Figure 7. DMBA-induced IgE is autoantigenic and differs from TPA-induced IgE

(a) Autoreactive binding to HEp-2 cells of IgE in serum from DMBA-treated wild-type or Tcrd^-/- mice and TPA-treated wild-type mice (serum diluted 1:25, 1:5 and 1:5 respectively to match IgE titers).

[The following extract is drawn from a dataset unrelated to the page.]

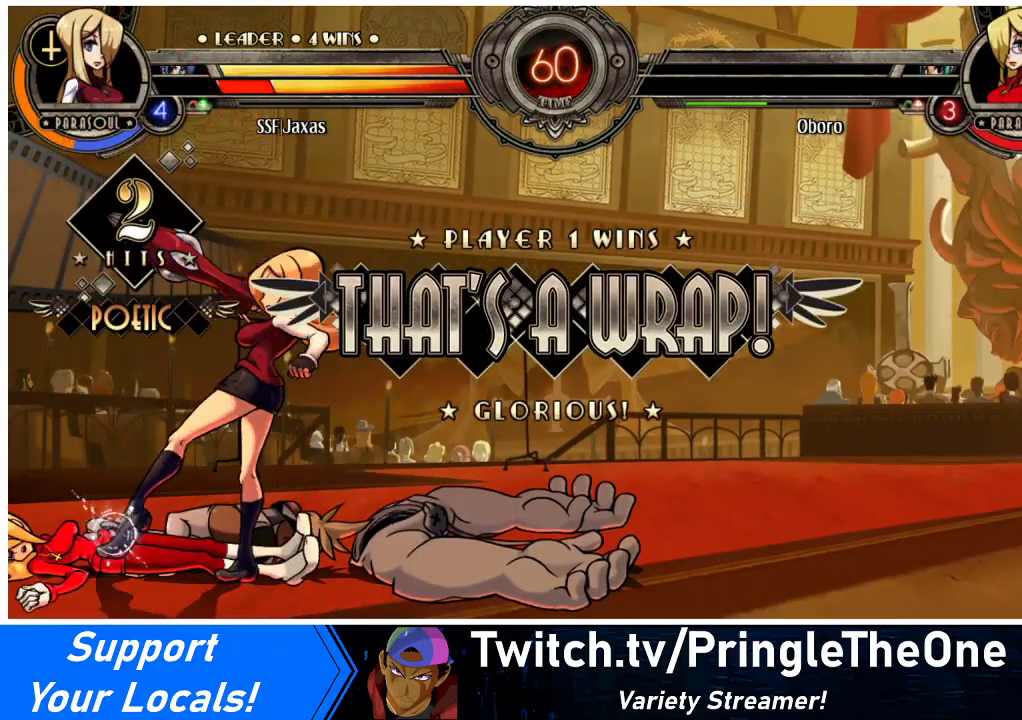
{"buttons": [], "events": [[67, "CROSS", "up"], [100, "CROSS", "down"], [167, "CROSS", "up"], [367, "CROSS", "down"], [467, "CROSS", "up"]]}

Examples of the most common patterns are shown, IgE binding (red) and nuclei (blue). (b) ELISA of anti-ds-DNA autoreactivity of IgE in serum from DMBA-treated wild-type (n=16) or Igh7^-/- (n=6) mice and naïve wild-type controls (n=5). (c) FACS analysis of γH2AX expression in CD45^- skin epithelial cells, as a measure of ds-DNA breaks, at indicated time-points after topical DMBA or TPA (n=8/group). (d-g) High-throughput sequencing and heavy-chain repertoire analysis of IgE in sorted FSC^hiCD95^hiCD138⁺ PCs from skin draining LNs of wild-type mice 7 days after topical exposures to DMBA or TPA (n=6/group). (d) Average clonal diversity throughout the IgE⁺ PC repertoire (‘General diversity index (^qD)’ displayed as a measure of ‘clonal frequencies (q)’; p<0.05 throughout the repertoire). (e) Kidera factor PCA showing CDRH3 properties, (f) 3D plot of average VDJ gene family usage in TPA-induced IgE and (g) use of the 5 most common V families as % of the total repertoire and frequency of the V3Dx clones after topical DMBA or TPA treatment. Statistics by one-way ANOVA multiple comparison (b and c) or two-tailed Student’s t-test for unpaired data (g); *p<0.05, **p<0.01, ***p<0.001 and ****p<0.0001. ns = not significant. Data in b,c,g expressed as mean ± SEM. WT = wild-type.